=== Section Start ===

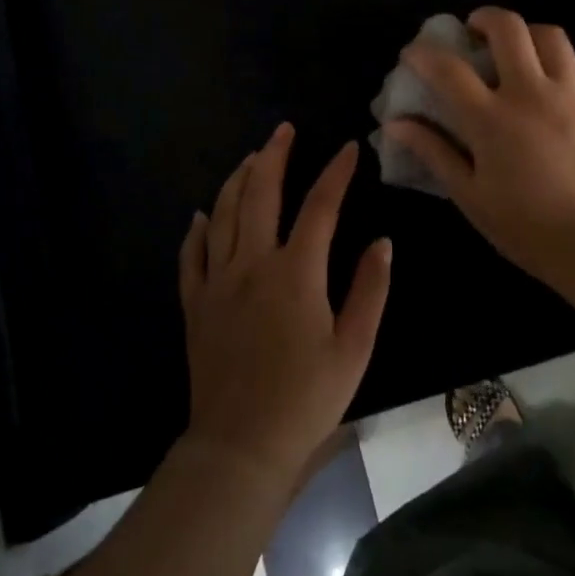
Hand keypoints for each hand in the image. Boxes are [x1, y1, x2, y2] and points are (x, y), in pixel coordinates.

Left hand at [178, 124, 390, 489]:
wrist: (240, 445)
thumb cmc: (306, 398)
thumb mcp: (354, 348)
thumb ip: (370, 290)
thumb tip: (382, 242)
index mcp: (296, 273)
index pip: (320, 207)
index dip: (336, 173)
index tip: (350, 147)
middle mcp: (252, 265)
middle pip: (260, 195)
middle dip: (274, 156)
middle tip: (284, 130)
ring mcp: (218, 282)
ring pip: (222, 215)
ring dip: (236, 180)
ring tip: (251, 157)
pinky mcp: (196, 304)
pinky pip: (191, 256)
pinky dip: (197, 230)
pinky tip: (201, 215)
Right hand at [382, 7, 574, 286]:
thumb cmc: (525, 227)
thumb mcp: (469, 195)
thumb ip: (433, 152)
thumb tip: (395, 125)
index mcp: (491, 119)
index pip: (448, 69)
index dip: (423, 54)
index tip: (413, 54)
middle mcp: (530, 93)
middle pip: (508, 29)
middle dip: (485, 18)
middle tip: (474, 32)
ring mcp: (572, 95)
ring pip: (553, 37)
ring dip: (529, 34)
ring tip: (520, 50)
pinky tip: (565, 78)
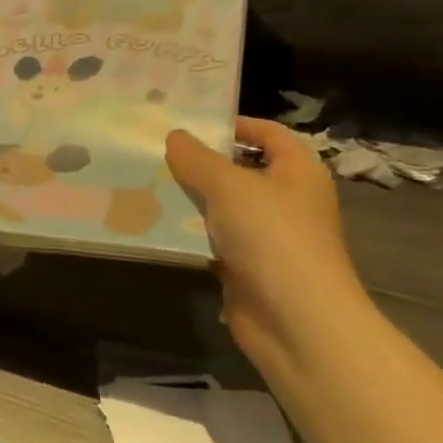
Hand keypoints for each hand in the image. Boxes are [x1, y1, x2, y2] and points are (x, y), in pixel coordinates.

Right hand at [165, 119, 378, 385]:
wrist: (296, 320)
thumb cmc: (273, 238)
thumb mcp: (231, 187)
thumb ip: (199, 159)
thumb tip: (174, 136)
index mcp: (297, 172)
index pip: (269, 134)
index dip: (236, 125)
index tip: (193, 122)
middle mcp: (286, 200)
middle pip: (240, 170)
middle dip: (200, 162)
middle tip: (155, 151)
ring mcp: (266, 236)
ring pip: (221, 207)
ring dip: (189, 199)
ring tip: (145, 183)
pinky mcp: (246, 266)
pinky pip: (212, 239)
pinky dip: (189, 233)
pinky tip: (155, 224)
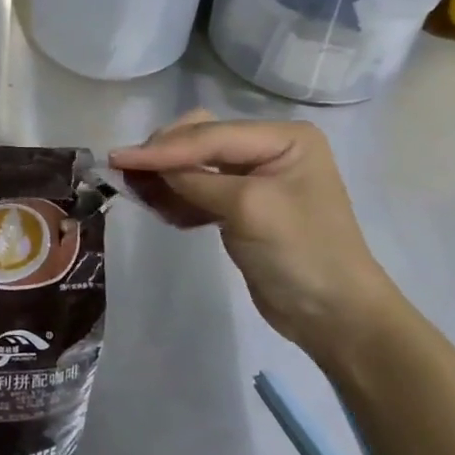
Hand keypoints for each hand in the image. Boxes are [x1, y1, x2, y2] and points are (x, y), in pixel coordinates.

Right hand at [110, 111, 400, 363]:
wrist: (336, 319)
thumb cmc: (302, 253)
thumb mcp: (248, 208)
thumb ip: (196, 179)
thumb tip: (146, 166)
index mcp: (284, 137)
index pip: (211, 135)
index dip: (163, 148)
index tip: (118, 157)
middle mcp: (269, 149)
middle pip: (200, 139)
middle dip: (165, 156)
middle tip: (127, 172)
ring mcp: (255, 178)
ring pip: (195, 164)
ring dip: (166, 178)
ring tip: (136, 191)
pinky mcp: (242, 207)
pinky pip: (199, 190)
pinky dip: (178, 198)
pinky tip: (161, 211)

=== Section End ===

-- What the task requires --
From the records above, write out exactly the lines that begin at the line with "index mcp: (296, 273)" and end at the line with "index tip: (193, 122)". Pictures must not appear in the output.

-- Solved exercise --
index mcp: (296, 273)
index pip: (320, 207)
index dip: (336, 173)
index tip: (350, 147)
middle mcp: (252, 265)
middle pip: (260, 195)
middle dip: (274, 156)
middle tip: (284, 130)
ring mcp: (218, 282)
ring pip: (222, 215)
ring dip: (236, 180)
ring tip: (251, 157)
pinky mcp: (196, 304)
pinky pip: (191, 256)
pinky dip: (197, 230)
pinky tip: (201, 215)
Right hand at [382, 7, 574, 286]:
thumb cmc: (525, 227)
thumb mcp: (469, 195)
thumb ip: (433, 152)
thumb tip: (395, 125)
index mcp: (491, 119)
index pip: (448, 69)
index dip: (423, 54)
index tip: (413, 54)
middle mcp: (530, 93)
middle pip: (508, 29)
middle dip: (485, 18)
middle tip: (474, 32)
ring mcp: (572, 95)
ring pip: (553, 37)
ring dip: (529, 34)
ring tip: (520, 50)
pinky tip: (565, 78)
Hand keypoints for each hand in the image. Boxes are [x1, y1, x2, y2] and points are (x, y), in pixel coordinates.

Right hand at [165, 119, 378, 385]:
wrist: (296, 320)
thumb cmc: (273, 238)
thumb mcp: (231, 187)
thumb ip: (199, 159)
thumb tip: (174, 136)
index mcp: (297, 172)
index pip: (269, 134)
index dip: (236, 125)
index tip: (193, 122)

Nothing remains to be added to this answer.